If you search around, you will find both scientific studies and anecdotal evidence that suggests certain hormones are released during heavy lifting. Testosterone and human growth hormone in particular have been linked to squatting and deadlifting by powerlifters and muscle physiologists alike. I have always just taken their word for it. I suppose testing for free testosterone in the blood is relatively simple procedure but since I personally have never participated in such tests, I've never really put much stock into the science behind this phenomenon.
Ok, deadlifts increase my testosterone. Now what?
You see, there's little I can do to prove this theory and even if I could, how could I measure it? I don't have access to such lab equipment. If I cannot measure it, how is any additional information useful to me?
It's not. I'll just take their word for it - heavy lifitng increases testosterone production.
Personally, I have always been attracted to common sense reasoning. It seems to me, that if I can lift more weight in an exercise (like a deadlift), then I am using more muscle compared to an exercise I can lift less weight in (like a curl). More weight = more muscle. So I get more "bang for my buck" with an exercise that I can lift the most weight.
Common sense analogies have always worked good for me too... Arthur Jones, creator of Nautilus, related compound movements and heavy lifting to throwing a stone in a pond. If you throw a small pebble into a pond you'll get no splash and only slight ripples. If you throw a large rock into the pond you'll get a big splash with larger ripples that radiate further. The same goes for a light exercise versus a heavy one; the heavy exercise radiates further throughout the body. This is known as the "indirect effect".
More importantly, the deadlift is a basic human movement that you use every single day. You pick things up off the floor in real life, so you might as well train yourself to pick up really, really heavy things! I deadlift because having a strong back is a necessity.
Do your deadlifts regardless of hormone production.
An interesting thing happened to me today while I was deadlifting, which is what got me thinking about hormones. After working up to a max single and hitting it for a couple sets, I attempted another rep and failed. I barely got it to knee height and couldn't get it any higher, I had to sit it down. When I stood up, I got a feeling of euphoria. (If you have not experienced exercise induced euphoria, you are missing out!) It felt like I was walking on a cloud. It felt good. I felt good. Even though I had failed the lift, I put out a maximum effort just the same as if I had locked it out.
Similar to the theory of testosterone and HGH being released during exercise, it is widely recognized that endorphins are released through exercise as well. These endorphins are known as the "feel good chemicals" that are prevalent in the brain during exercise, excitement and orgasm. I believe the euphoric feeling I got while deadlifting was a very concentrated endorphin rush. Now we have a hormonal response we can "prove"... kinda.
Okay, so we're not measuring dopamine levels in the brain but nevertheless these "feel good chemicals" is something that you will undoubtedly experience with strenuous exercise. Ever hear of "runners high"? Well, I got high from deadlifting this afternoon and it was more intense than any runners high I've ever experienced!

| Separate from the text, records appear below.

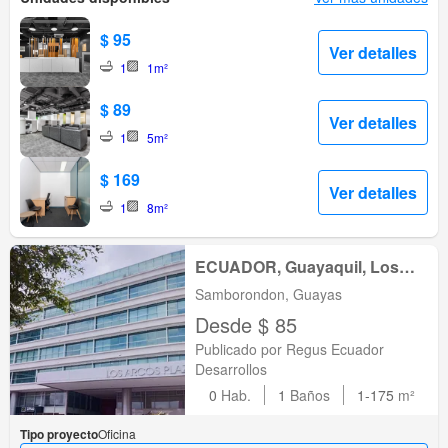
$ 95
Ver detalles
1
1m²
$ 89
Ver detalles
1
5m²
$ 169
Ver detalles
1
8m²
ECUADOR, Guayaquil, Los
Arcos Plaza
Samborondon, Guayas
Desde $ 85
Publicado por Regus Ecuador
Desarrollos
0
Hab.
1
Baños
1-175
m²
Tipo proyecto
Oficina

The point is, there is a certain sensation that comes with heavy lifting. It's undeniable - clinical testing equipment need not apply. Whether the actual cause is testosterone, adrenaline or endorphin; it doesn't matter, you know you're doing something good for your body.
There's a lot theories out there about the benefits of exercise that are either difficult or impossible to prove. Don't waste your time mulling over the "what if's" of these theories because proving the answers will yield nothing to the end result. Just know that it feels good to deadlift, and that deadlifting is good for you! So keep on deadlifting!